Марина Цветаева: беззаконная комета - Кудрова Ирма Викторовна. Страница 3
Молчу.
Мать, торжествующе:
– Ага, ни слова не поняла, как я и думала. В шесть лет! Но что же тебе там могло понравиться?
– Татьяна и Онегин.
– Ты совершенная дура и упрямее десяти ослов! (Оборачиваясь к подошедшему директору школы, Александру Леонтьевичу Зографу.) Я ее знаю, теперь будет всю дорогу на извозчике на все мои вопросы повторять: – Татьяна и Онегин! Прямо не рада, что взяла. Ни одному ребенку мира из всего виденного бы не понравилось “Татьяна и Онегин”, все бы предпочли “Русалку”, потому что – сказка, понятное. Прямо не знаю, что мне с ней делать!!!»
Но на что же мать так сердилась?
Шестилетняя девочка говорила чистую правду. В этой сцене, где на скамейке в саду объяснялись Онегин с Татьяной, в этой обреченно и смиренно молчащей Татьяне она просто узнала, угадала тот самый жар в грудной ямке, который был ее собственной тайной.

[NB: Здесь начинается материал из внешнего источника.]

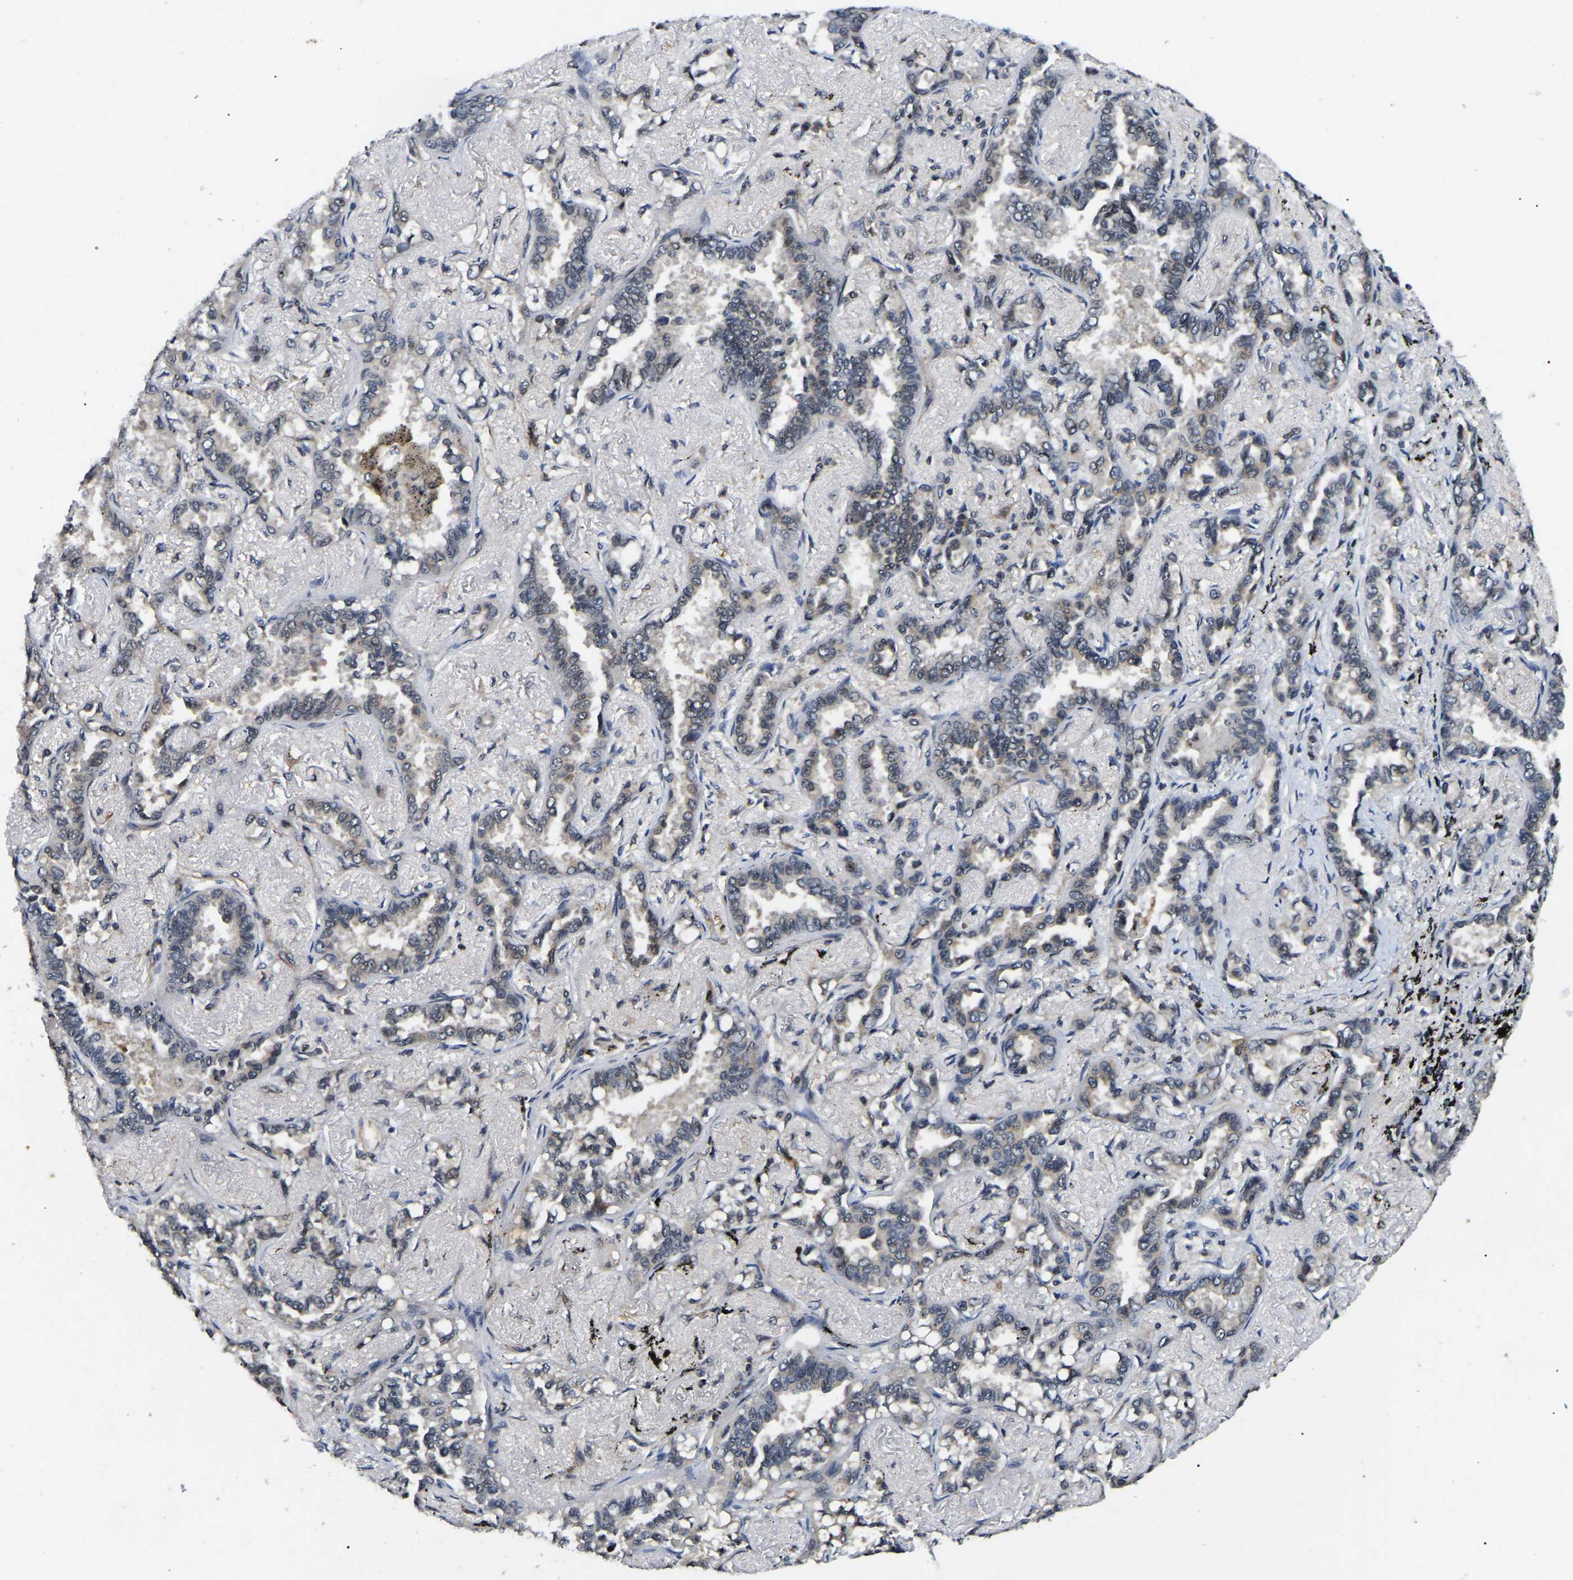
{"staining": {"intensity": "weak", "quantity": "<25%", "location": "cytoplasmic/membranous"}, "tissue": "lung cancer", "cell_type": "Tumor cells", "image_type": "cancer", "snomed": [{"axis": "morphology", "description": "Adenocarcinoma, NOS"}, {"axis": "topography", "description": "Lung"}], "caption": "This is an immunohistochemistry image of lung adenocarcinoma. There is no positivity in tumor cells.", "gene": "RBM28", "patient": {"sex": "male", "age": 59}}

В доме рассказывали, что двух лет от роду Муся уже была влюблена в черноглазого студента-репетитора Айналова. Но другие ее влюбленности, о которых уже она сама хорошо помнила, были много страннее: например, в куклу, выставленную в витрине большого магазина. Или в актрису из «Виндзорских проказниц». Или в пушистого кота, неожиданно приблудившегося, несколько дней подряд гревшегося под лучами солнышка на подоконнике – и вдруг исчезнувшего навсегда. Жар в грудной ямке был один и тот же!

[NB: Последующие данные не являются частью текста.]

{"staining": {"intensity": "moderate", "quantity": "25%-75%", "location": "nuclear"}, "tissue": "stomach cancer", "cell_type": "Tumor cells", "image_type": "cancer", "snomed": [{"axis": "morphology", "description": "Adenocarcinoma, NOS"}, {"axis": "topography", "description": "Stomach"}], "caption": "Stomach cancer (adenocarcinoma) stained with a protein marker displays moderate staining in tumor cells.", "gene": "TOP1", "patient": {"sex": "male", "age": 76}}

Воодушевившись «Онегиным», Муся написала первое свое любовное письмо – как Татьяна! Адресатом был гувернер брата. Преданная Ася согласилась быть посыльным. И вот – очередная тупая серьезность взрослых! – письмо возвратили автору с подчеркнутыми красным карандашом ошибками! Кто был глупее в этом диалоге?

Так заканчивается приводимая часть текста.